Мой отец всегда любил птиц. Я припарковала его перед какими-то облезлыми филинами и заговорила с ним про разных птиц, которых мы когда-то видели. Про хохлатую желну на акронихии[48]
. Про птиц-фрегатов у берегов Антофагасты. А как кукушки-подорожники спаривались – величественное зрелище. Отец просто сидел со стеклянным взглядом. Филины дрыхли (а может, это вообще чучела). Я покатила кресло дальше. Остальные раздухарились, кричали что-то, махали нам. Джон отлично проводил время. Флорида подружилась с одним бегуном, и тот одолжил ей свой плеер. Лула держала плеер и пела, пока остальные кормили уток.Затолкать кресло на холм было трудно. Жарко, шумно – все эти машины, радио, бесконечное “бам-бам” от ног бегунов. И дымка смога – другой берег еле-еле виднеется. Мусор и объедки, не убранные после вчерашнего праздничного дня. По бурым волнам озера, подернутым пеной, плавали бумажные стаканчики, безмятежные, как лебеди. На вершине холма я поставила кресло на тормоз, закурила. Он смеялся нехорошим смешком.
– Ужасно это все. Правда, пап?
– Верно, Лу, верно.
Он разболтал тормоз, и кресло покатилось вниз по дорожке, вымощенной кирпичами. Я замялась, просто стояла и глазела, но потом, отшвырнув сигарету, удержала кресло, когда оно уже набирало скорость.
Прибежали тигры…
На подъезде к Эль-Пасо поезд сбавил скорость. Я не стала будить маленького Бена, а просто подхватила его на руки и вышла в тамбур, чтобы высунуться наружу. И вдохнуть запах – запах пустыни. Запах селитры и шалфея, серы от сталелитейного завода, дровяного отопления в хибарках мексиканцев у Рио-Гранде. Святая Земля. Когда я впервые здесь оказалась, когда на время войны меня отправили сюда к деду и Мейми, я впервые услышала об Иисусе и Марии, о Библии и грехах, и в моей голове Иерусалим смешался с пустынями и зубчатыми горами Эль-Пасо. Камыш у реки и огромные распятия на каждом шагу.

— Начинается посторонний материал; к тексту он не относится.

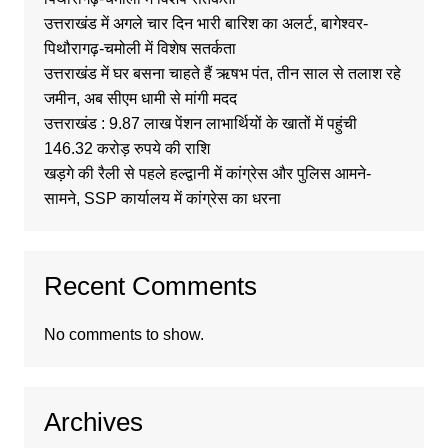
उत्तराखंड में अगले चार दिन भारी बारिश का अलर्ट, बागेश्वर-
पिथौरागढ़-चमोली में विशेष सतर्कता
उत्तराखंड में घर बसना चाहते हैं ऋषभ पंत, तीन साल से तलाश रहे
जमीन, अब सीएम धामी से मांगी मदद
उत्तराखंड : 9.87 लाख पेंशन लाभार्थियों के खातों में पहुंची
146.32 करोड़ रुपये की राशि
खड़गे की रैली से पहले हल्द्वानी में कांग्रेस और पुलिस आमने-
सामने, SSP कार्यालय में कांग्रेस का धरना
Recent Comments
No comments to show.
Archives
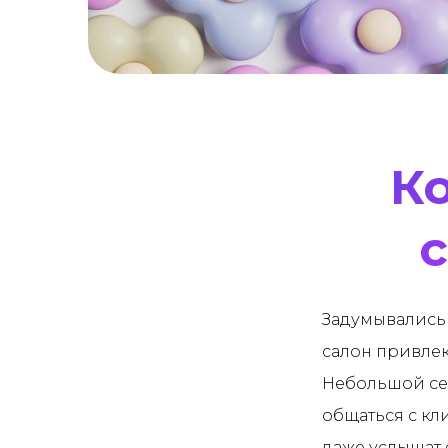
К
Задумывались 
салон привлек
Небольшой сек
общаться с кл
даже услышат 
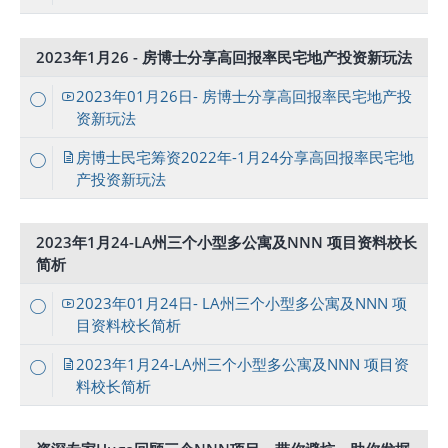
2023年1月26 - 房博士分享高回报率民宅地产投资新玩法
2023年01月26日- 房博士分享高回报率民宅地产投
资新玩法
房博士民宅筹资2022年-1月24分享高回报率民宅地
产投资新玩法
2023年1月24-LA州三个小型多公寓及NNN 项目资料校长
简析
2023年01月24日- LA州三个小型多公寓及NNN 项
目资料校长简析
2023年1月24-LA州三个小型多公寓及NNN 项目资
料校长简析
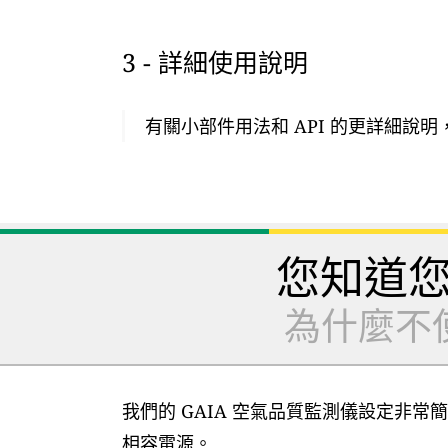
3 - 詳細使用說明
有關小部件用法和 API 的更詳細說
您知道
為什麼不
我們的 GAIA 空氣品質監測儀設定非常簡
相容電源。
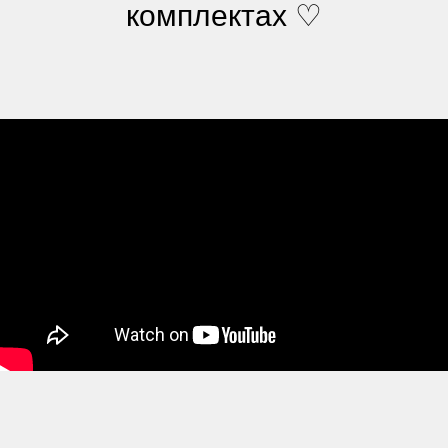
комплектах ♡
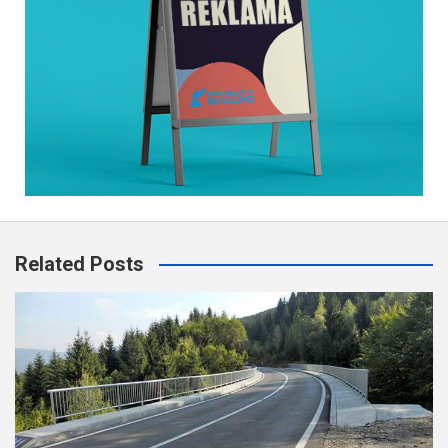
Related Posts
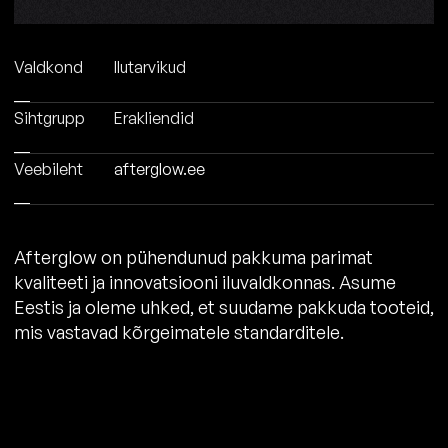
Valdkond
Ilutarvikud
Sihtgrupp
Erakliendid
Veebileht
afterglow.ee
Afterglow on pühendunud pakkuma parimat
kvaliteeti ja innovatsiooni iluvaldkonnas. Asume
Eestis ja oleme uhked, et suudame pakkuda tooteid,
mis vastavad kõrgeimatele standarditele.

Смоквы и гранаты. Женщины с грудными детьми, закутанные в черные шали, и изможденные нищие мужчины с глазами мучеников, глазами Спасителя. А звезды по ночам были такие большие и яркие, как в песне про Техас, и так настойчиво сверкали, что, ясное дело, волхвам ничего не оставалось, кроме как пойти за одной из них, и она указала им дорогу.